Emacs users and Lisp? For sure, since the ITS days.
kristianp 9 months ago

I wondered if this was a saying translated from another language.
LeoPanthera 10 months ago

People downvoting you probably don't realise this is a direct quote from the article. Maybe if you had written some actual comment, too...
- zdw 10 months ago
  
  Sorry about no additional comment, I couldn't think of something clever that included an Inigo Montoya reference...
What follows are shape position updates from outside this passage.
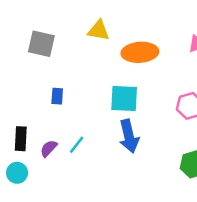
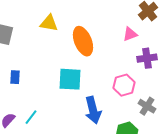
orange ellipse: (140, 52) -> (83, 41), turned 72
blue arrow: (129, 136) -> (93, 110), moved

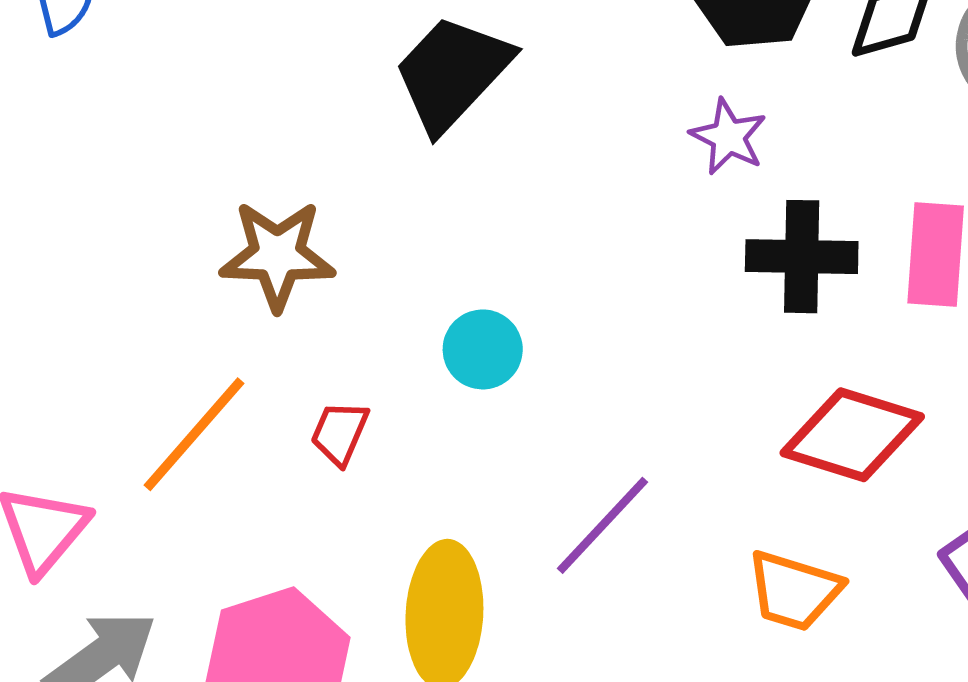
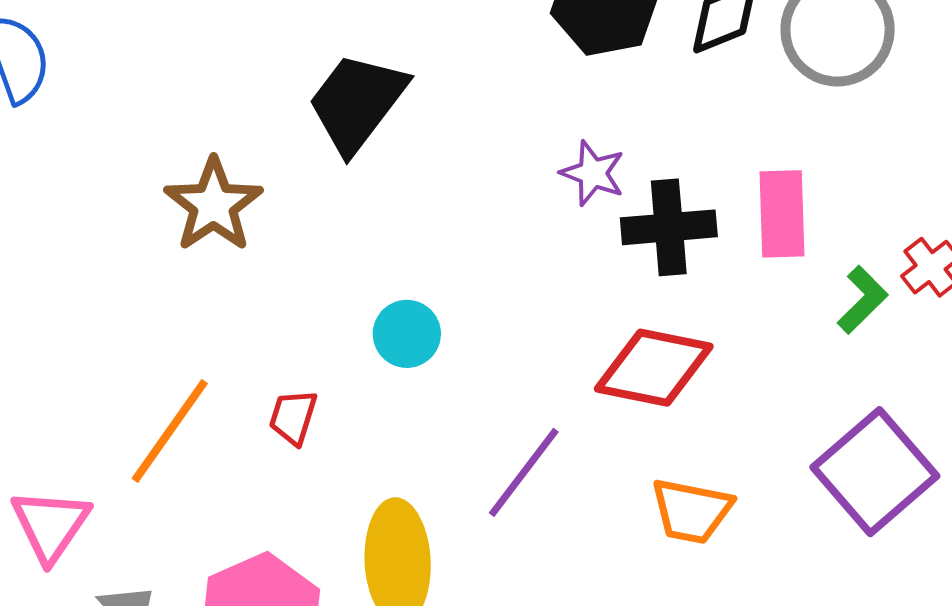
purple star: (728, 137) -> (593, 173), moved
brown star: (277, 255) -> (214, 205), moved, turned -30
red diamond: (852, 435) -> (654, 368), moved

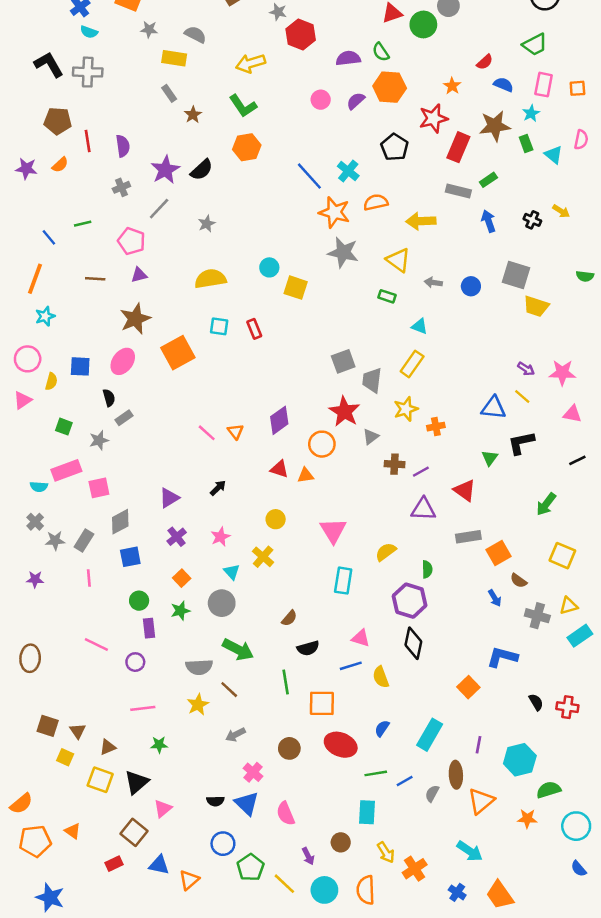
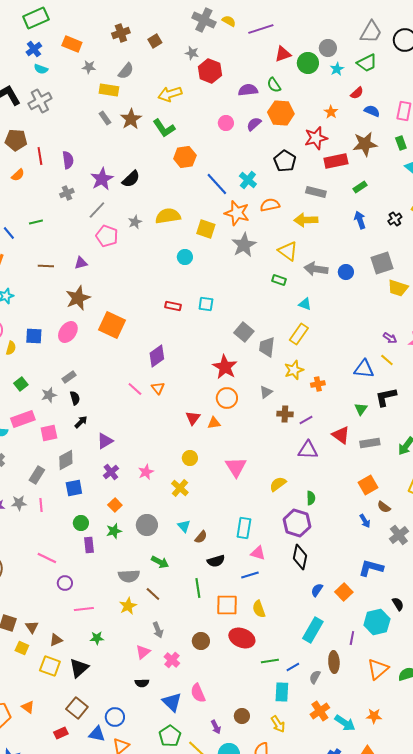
gray semicircle: (195, 35) -> (126, 71), turned 102
green trapezoid: (535, 45) -> (367, 63), moved
gray cross: (88, 72) -> (40, 101), turned -30
cyan star: (531, 113) -> (337, 69), moved
brown star: (193, 115) -> (131, 119), moved, size x1.5
green rectangle: (526, 143) -> (401, 143), moved
orange hexagon: (247, 147) -> (185, 157), moved
red rectangle: (458, 147) -> (336, 161), turned 55
gray rectangle: (458, 191) -> (316, 192), moved
black cross: (532, 220) -> (395, 219), turned 32
pink pentagon: (132, 241) -> (107, 236), moved
gray star: (343, 252) -> (244, 245), turned 30
gray square: (516, 275) -> (382, 263), turned -35
yellow semicircle: (210, 279) -> (168, 216), moved
gray arrow: (433, 282) -> (316, 269), size x1.6
yellow square: (296, 288) -> (206, 229), moved
cyan square: (219, 326) -> (206, 304), moved
red rectangle: (254, 329) -> (173, 306), turned -56
orange square: (178, 353) -> (112, 325), turned -36
gray square: (343, 361) -> (244, 332), turned -30
black semicircle: (109, 398) -> (75, 398), moved
red star: (344, 412) -> (225, 367), moved
purple diamond: (279, 420) -> (157, 356), moved
green square: (64, 427) -> (21, 384), turned 32
red triangle: (279, 469) -> (193, 418), turned 49
black arrow: (218, 488) -> (81, 422), moved
gray rectangle: (468, 537) -> (370, 443), moved
gray star: (55, 541) -> (19, 503), moved
cyan triangle: (232, 572) -> (184, 526), moved
cyan rectangle: (343, 581) -> (244, 528), moved
gray cross: (537, 616) -> (399, 535), turned 36
green arrow: (238, 649) -> (160, 562), size x0.7
purple circle: (135, 662) -> (65, 583), moved
yellow semicircle: (381, 677) -> (259, 609), moved
blue semicircle: (382, 728) -> (317, 590), moved
gray arrow: (235, 735) -> (158, 630), turned -84
cyan hexagon: (520, 760) -> (377, 622), moved
orange triangle: (481, 801) -> (378, 669), moved
blue triangle: (247, 804) -> (172, 702), moved
pink triangle: (163, 809) -> (143, 652), moved
cyan rectangle: (367, 812) -> (282, 692), moved
orange star: (527, 819) -> (374, 716), moved
blue circle: (223, 844) -> (115, 717), moved
orange cross: (415, 869) -> (320, 711), moved

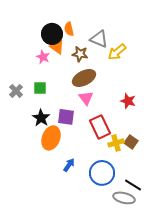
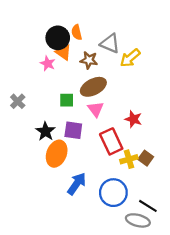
green square: (40, 88) -> (67, 100), moved
red star: (128, 101) -> (133, 119), moved
blue arrow: (69, 165) -> (77, 184), size x1.5

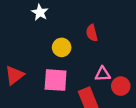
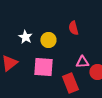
white star: (40, 12) -> (25, 37), moved

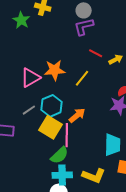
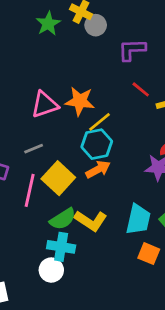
gray circle: (84, 10) -> (96, 25), moved
yellow line: (82, 78) -> (100, 122), moved
cyan hexagon: (52, 106) -> (97, 144), moved
pink line: (67, 135) -> (30, 190), moved
yellow L-shape: (94, 176) -> (91, 221), moved

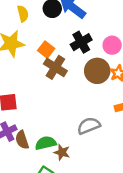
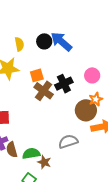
black cross: (81, 42) -> (64, 84), moved
orange square: (46, 50) -> (37, 75), turned 32
brown circle: (97, 71) -> (86, 110), moved

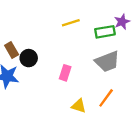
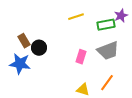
pink rectangle: (65, 73) -> (81, 57), moved

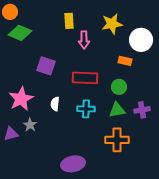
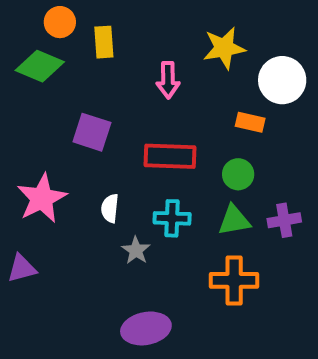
orange circle: (10, 12) -> (60, 22), moved
yellow rectangle: (69, 21) -> (104, 42), moved
gray star: (30, 125) -> (136, 250), moved

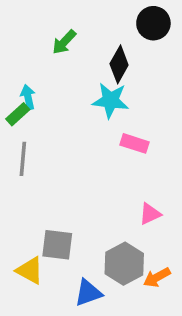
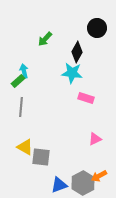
gray hexagon: (124, 264) -> (83, 183), moved
yellow triangle: (30, 271) -> (25, 147), moved

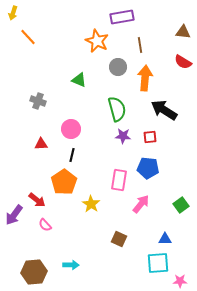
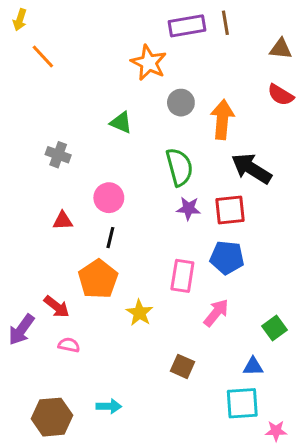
brown line: (140, 45) -> (225, 23), moved
red square: (150, 137) -> (230, 210), size x1.5
green square: (181, 205) -> (274, 328), moved
pink semicircle: (45, 225) -> (69, 345), turned 144

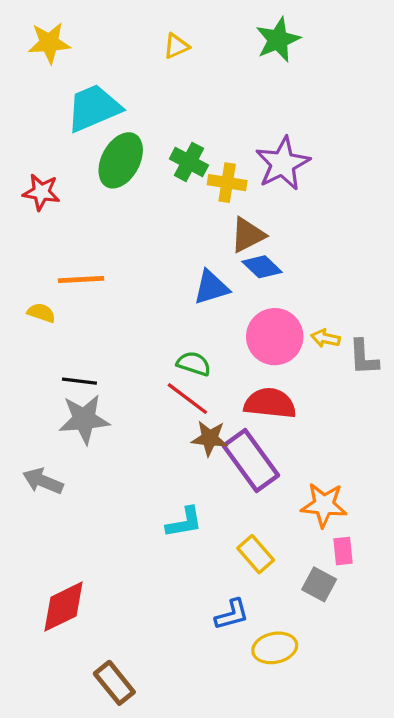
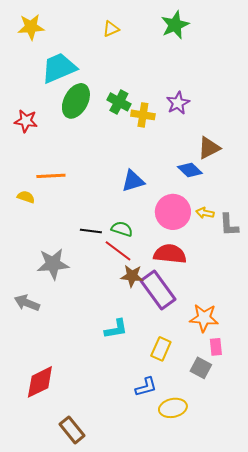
purple star: (283, 164) -> (178, 103), size x0.7
brown triangle: (248, 235) -> (209, 148), moved
blue diamond: (262, 267) -> (190, 170), moved
black line: (79, 381) -> (91, 231), moved
yellow rectangle: (256, 554) -> (161, 349), turned 65

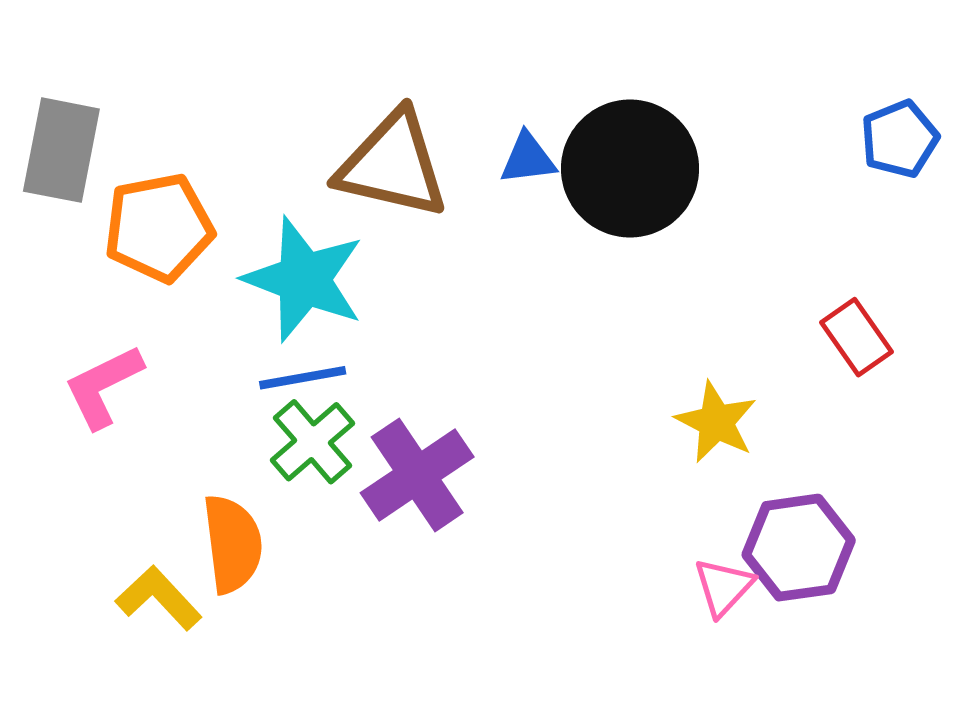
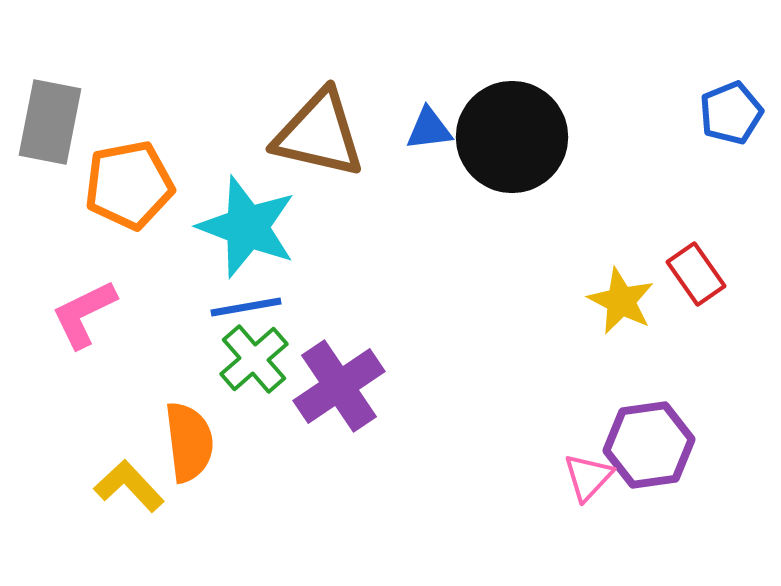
yellow star: (716, 422) -> (621, 301), moved

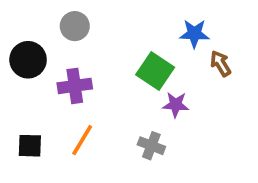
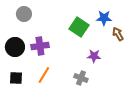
gray circle: (75, 26) -> (24, 14), moved
black circle: (28, 60) -> (15, 47), moved
green square: (155, 71) -> (79, 27), moved

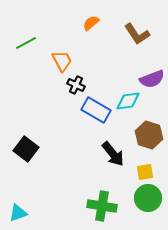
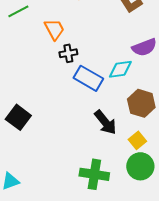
black cross: (76, 85) -> (68, 53), turned -36
yellow square: (145, 172) -> (137, 140), turned -30

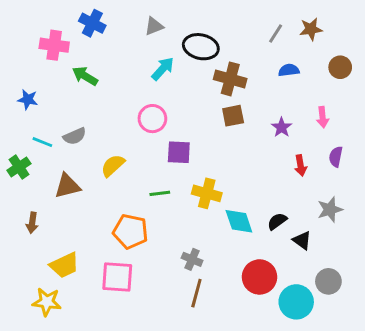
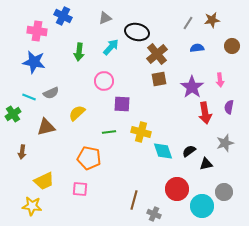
green arrow: (85, 76) -> (79, 52), moved, turned -114
brown cross: (230, 79) -> (157, 54), turned 35
blue star: (28, 99) -> (34, 62), moved, size x1.6
purple star: (282, 127) -> (192, 87), size x1.6
red arrow: (301, 166) -> (205, 113), size x1.5
black triangle: (302, 240) -> (206, 164), turned -48
gray cross: (192, 259) -> (154, 214), moved
pink square: (117, 277) -> (80, 189), size x0.7

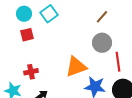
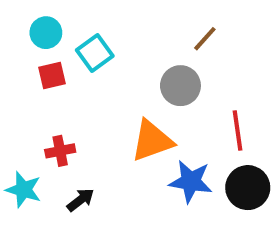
cyan square: (49, 14) -> (95, 53), moved
gray circle: (102, 43) -> (180, 86), moved

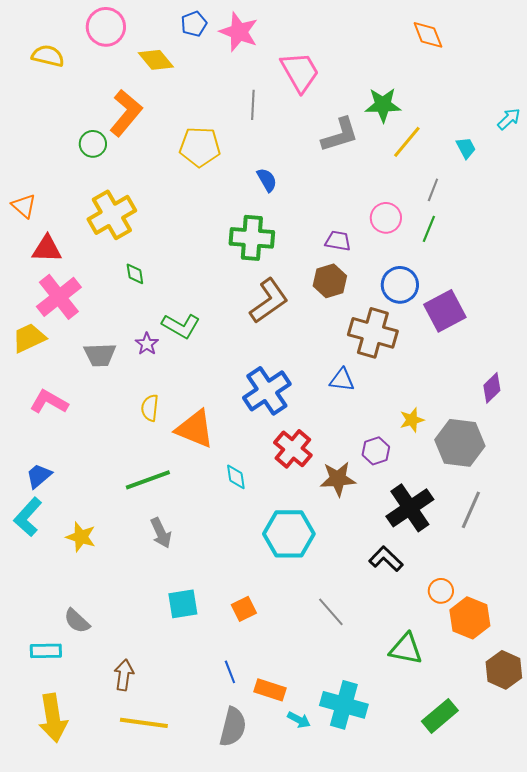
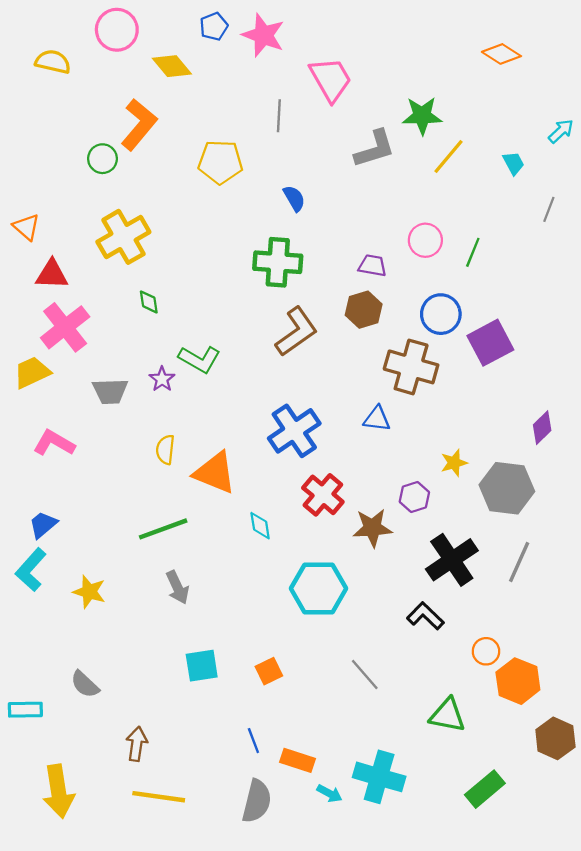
orange diamond: (428, 35) -> (501, 54), moved, turned -36
gray line: (433, 190) -> (549, 209), moved
cyan rectangle: (46, 651) -> (25, 710), moved

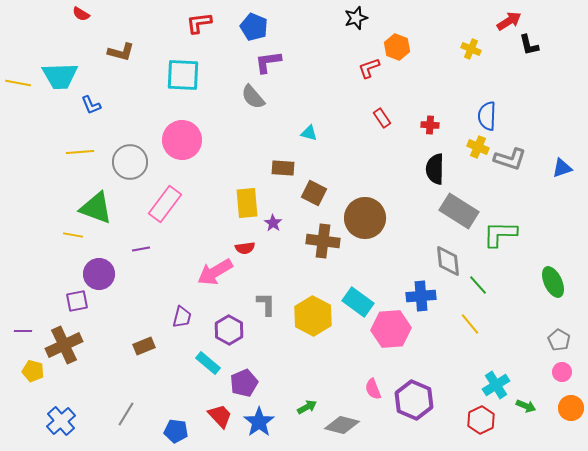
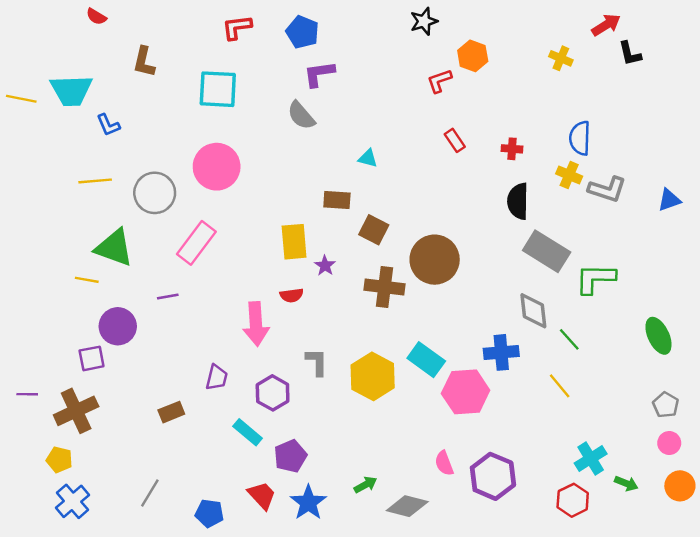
brown L-shape: (121, 52) -> (144, 62), turned 88
pink arrow: (215, 272) -> (256, 324), turned -63
yellow pentagon: (33, 371) -> (59, 460), moved

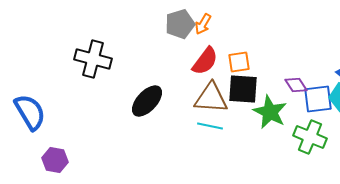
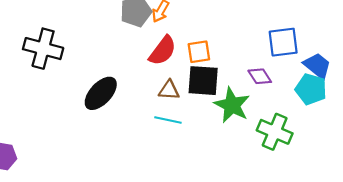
brown triangle: (211, 98) -> (169, 90), size x0.6
blue square: (318, 99) -> (283, 42), moved

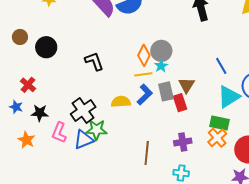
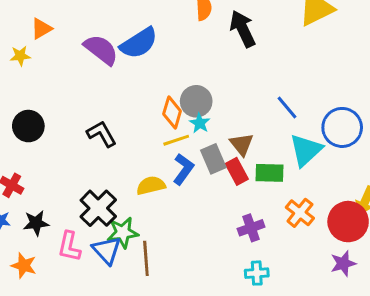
green rectangle: (219, 123) -> (269, 173), moved
blue triangle: (84, 140) -> (107, 250), turned -40
brown line: (147, 153) -> (146, 258), moved

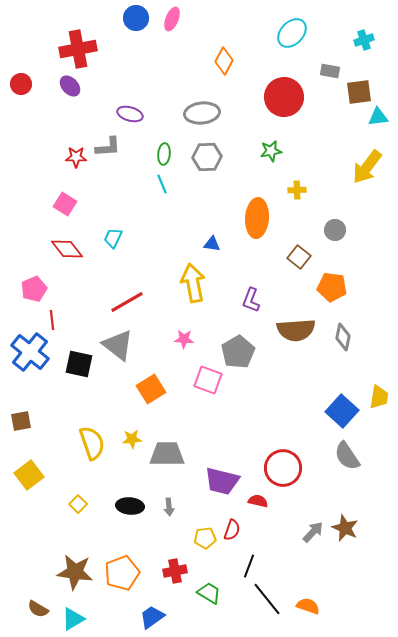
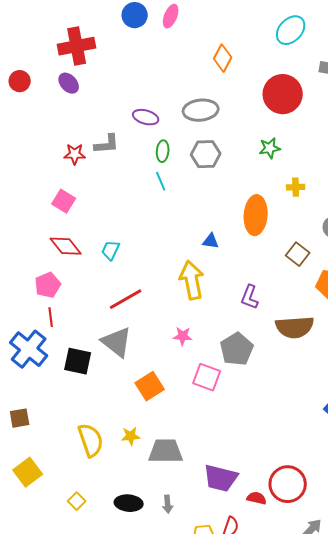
purple ellipse: (130, 114) -> (146, 117), moved
cyan trapezoid: (113, 238) -> (111, 250), moved
pink pentagon: (34, 289) -> (48, 285), moved
red circle: (283, 468) -> (288, 484), moved

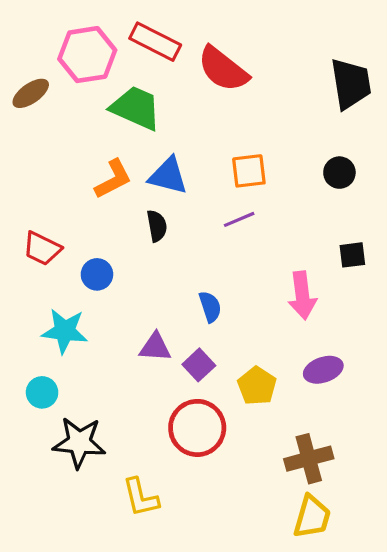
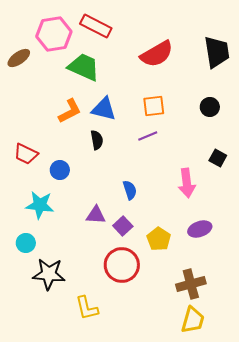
red semicircle: (223, 69) -> (157, 54), moved, turned -68
black square: (352, 255) -> (218, 158), turned 36

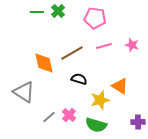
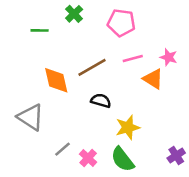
green line: (37, 12) -> (40, 30), moved
orange triangle: (120, 86) -> (153, 79), moved
pink cross: (69, 115) -> (88, 158), moved
purple cross: (138, 122) -> (176, 156), turned -32
green semicircle: (96, 125) -> (123, 159), turned 35

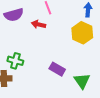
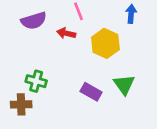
yellow hexagon: (82, 33) -> (105, 43), moved
green triangle: (82, 81) -> (124, 85), moved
  - adityaathalyo 10 months ago
    
    > Inigo Montoya reference
    Huh? Who?
    
    kstrauser 10 months ago
    
    Inconceivable.
    (But also, you must go watch “The Princess Bride” tonight to catch the million cultural references you’ve been missing.)
    
    selimthegrim 10 months ago
    
    Princess Bride character
    
    __MatrixMan__ 10 months ago
    
    who wants revenge on a six-fingered man
- kelnos 10 months ago
  
  It's the latter bit for me. Ok, so it's a quote from the article. So what? What's interesting about it? What's funny about it? Don't make me guess. Tell my why you thought it was worth your time copy-pasting it into the comment box. Foster some discussion!
  - ezst 10 months ago
    
    FTR, that had me chuckle, it's quite funny considering the fingers nightmares current day generative "AI" comes up with
- roenxi 10 months ago
  
  It was a no-content throwaway comment in the article too; highlighting it on HN is pointless. I doubt the downvoters would care much whether it was in the article or not.